Dataset entries:
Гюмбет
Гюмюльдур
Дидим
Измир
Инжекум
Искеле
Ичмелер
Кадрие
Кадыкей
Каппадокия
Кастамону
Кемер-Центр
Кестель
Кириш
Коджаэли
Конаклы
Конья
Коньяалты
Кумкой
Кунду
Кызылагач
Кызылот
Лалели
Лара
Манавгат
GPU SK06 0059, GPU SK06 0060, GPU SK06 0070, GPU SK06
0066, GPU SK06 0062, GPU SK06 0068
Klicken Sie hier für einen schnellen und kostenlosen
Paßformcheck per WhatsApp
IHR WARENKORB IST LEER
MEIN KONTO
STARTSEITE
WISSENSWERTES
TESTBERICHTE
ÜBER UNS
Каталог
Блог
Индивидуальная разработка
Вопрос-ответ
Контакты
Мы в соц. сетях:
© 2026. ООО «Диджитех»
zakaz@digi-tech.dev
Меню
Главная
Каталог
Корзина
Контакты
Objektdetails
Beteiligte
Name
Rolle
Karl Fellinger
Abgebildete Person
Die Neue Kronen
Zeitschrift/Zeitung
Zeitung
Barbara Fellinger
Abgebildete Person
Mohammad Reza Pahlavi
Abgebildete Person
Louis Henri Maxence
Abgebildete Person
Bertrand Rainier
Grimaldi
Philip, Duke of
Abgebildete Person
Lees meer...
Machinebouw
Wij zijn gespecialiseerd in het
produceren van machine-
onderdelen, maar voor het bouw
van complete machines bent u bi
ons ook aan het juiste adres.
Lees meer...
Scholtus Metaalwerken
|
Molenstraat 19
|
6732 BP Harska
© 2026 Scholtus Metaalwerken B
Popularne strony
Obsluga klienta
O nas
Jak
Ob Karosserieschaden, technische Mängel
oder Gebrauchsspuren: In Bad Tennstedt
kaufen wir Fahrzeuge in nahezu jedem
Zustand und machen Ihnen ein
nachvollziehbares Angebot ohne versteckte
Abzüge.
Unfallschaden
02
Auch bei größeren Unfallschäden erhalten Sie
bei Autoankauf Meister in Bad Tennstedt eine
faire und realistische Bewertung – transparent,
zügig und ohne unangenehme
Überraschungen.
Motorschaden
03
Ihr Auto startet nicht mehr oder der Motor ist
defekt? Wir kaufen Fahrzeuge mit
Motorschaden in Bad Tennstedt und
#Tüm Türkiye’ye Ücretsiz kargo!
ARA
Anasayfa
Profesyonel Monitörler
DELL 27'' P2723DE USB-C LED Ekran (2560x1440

What is needed: Lay out the lines above as a Markdown table with the columns Row and Line, numbering each row and leaving out blank lines. Begin at the first line and stop after the line that contains "Louis Henri Maxence", including it.

Task result:
| Row | Line |
|---|---|
| 1 | Гюмбет |
| 2 | Гюмюльдур |
| 3 | Дидим |
| 4 | Измир |
| 5 | Инжекум |
| 6 | Искеле |
| 7 | Ичмелер |
| 8 | Кадрие |
| 9 | Кадыкей |
| 10 | Каппадокия |
| 11 | Кастамону |
| 12 | Кемер-Центр |
| 13 | Кестель |
| 14 | Кириш |
| 15 | Коджаэли |
| 16 | Конаклы |
| 17 | Конья |
| 18 | Коньяалты |
| 19 | Кумкой |
| 20 | Кунду |
| 21 | Кызылагач |
| 22 | Кызылот |
| 23 | Лалели |
| 24 | Лара |
| 25 | Манавгат |
| 26 | GPU SK06 0059, GPU SK06 0060, GPU SK06 0070, GPU SK06 |
| 27 | 0066, GPU SK06 0062, GPU SK06 0068 |
| 28 | Klicken Sie hier für einen schnellen und kostenlosen |
| 29 | Paßformcheck per WhatsApp |
| 30 | IHR WARENKORB IST LEER |
| 31 | MEIN KONTO |
| 32 | STARTSEITE |
| 33 | WISSENSWERTES |
| 34 | TESTBERICHTE |
| 35 | ÜBER UNS |
| 36 | Каталог |
| 37 | Блог |
| 38 | Индивидуальная разработка |
| 39 | Вопрос-ответ |
| 40 | Контакты |
| 41 | Мы в соц. сетях: |
| 42 | © 2026. ООО «Диджитех» |
| 43 | zakaz@digi-tech.dev |
| 44 | Меню |
| 45 | Главная |
| 46 | Каталог |
| 47 | Корзина |
| 48 | Контакты |
| 49 | Objektdetails |
| 50 | Beteiligte |
| 51 | Name |
| 52 | Rolle |
| 53 | Karl Fellinger |
| 54 | Abgebildete Person |
| 55 | Die Neue Kronen |
| 56 | Zeitschrift/Zeitung |
| 57 | Zeitung |
| 58 | Barbara Fellinger |
| 59 | Abgebildete Person |
| 60 | Mohammad Reza Pahlavi |
| 61 | Abgebildete Person |
| 62 | Louis Henri Maxence |